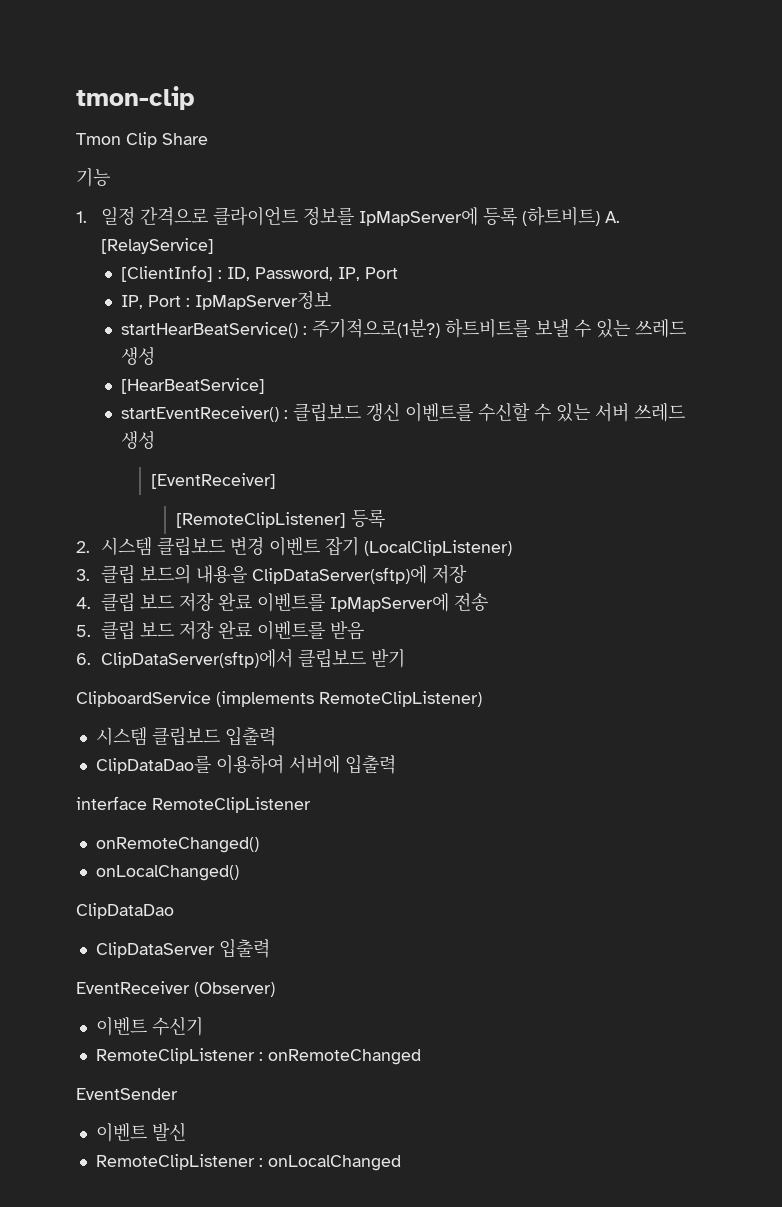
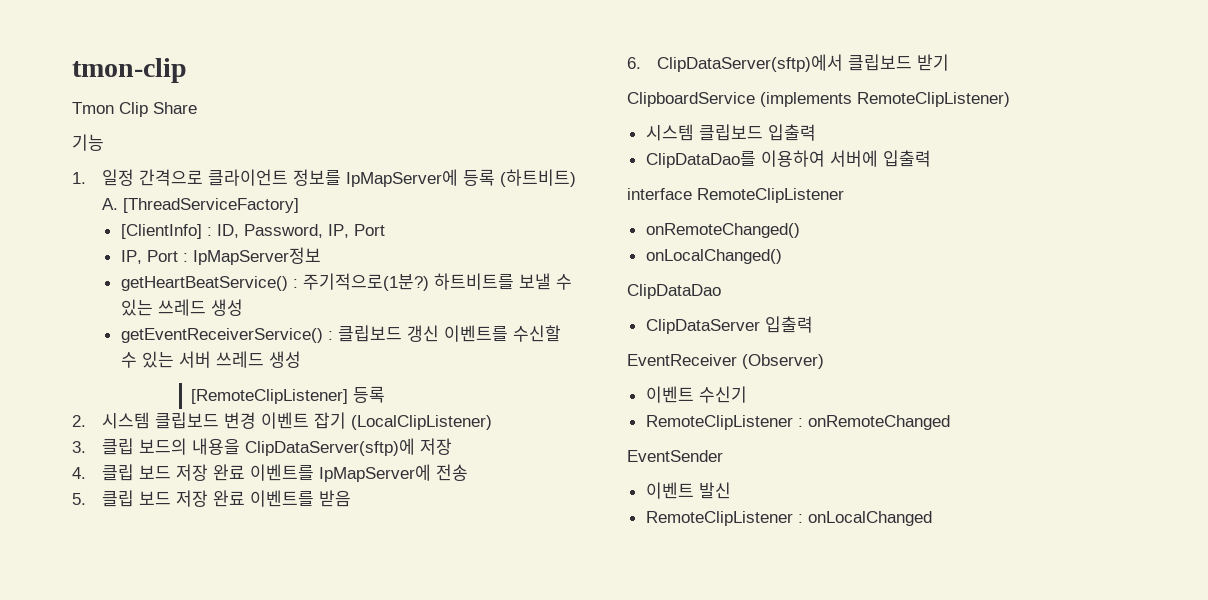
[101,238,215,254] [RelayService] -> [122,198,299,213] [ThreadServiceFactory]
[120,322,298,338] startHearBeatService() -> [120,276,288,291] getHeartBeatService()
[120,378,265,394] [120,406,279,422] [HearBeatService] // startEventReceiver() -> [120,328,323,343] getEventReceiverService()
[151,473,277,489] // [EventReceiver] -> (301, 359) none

--*--

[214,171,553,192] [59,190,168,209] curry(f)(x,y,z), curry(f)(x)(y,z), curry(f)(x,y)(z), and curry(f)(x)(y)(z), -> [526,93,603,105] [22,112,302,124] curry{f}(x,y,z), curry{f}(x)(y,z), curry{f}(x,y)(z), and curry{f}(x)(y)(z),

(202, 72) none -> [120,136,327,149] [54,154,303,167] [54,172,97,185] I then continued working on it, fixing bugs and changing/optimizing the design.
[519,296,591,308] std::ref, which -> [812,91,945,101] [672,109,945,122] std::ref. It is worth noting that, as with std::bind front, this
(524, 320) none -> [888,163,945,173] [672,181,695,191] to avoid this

--*--

> [DIRECTIONS FOR THIS TASK]: Among the lines above, some may hold the string "none". State how many, giving the number alone.

> [REPLY]: 3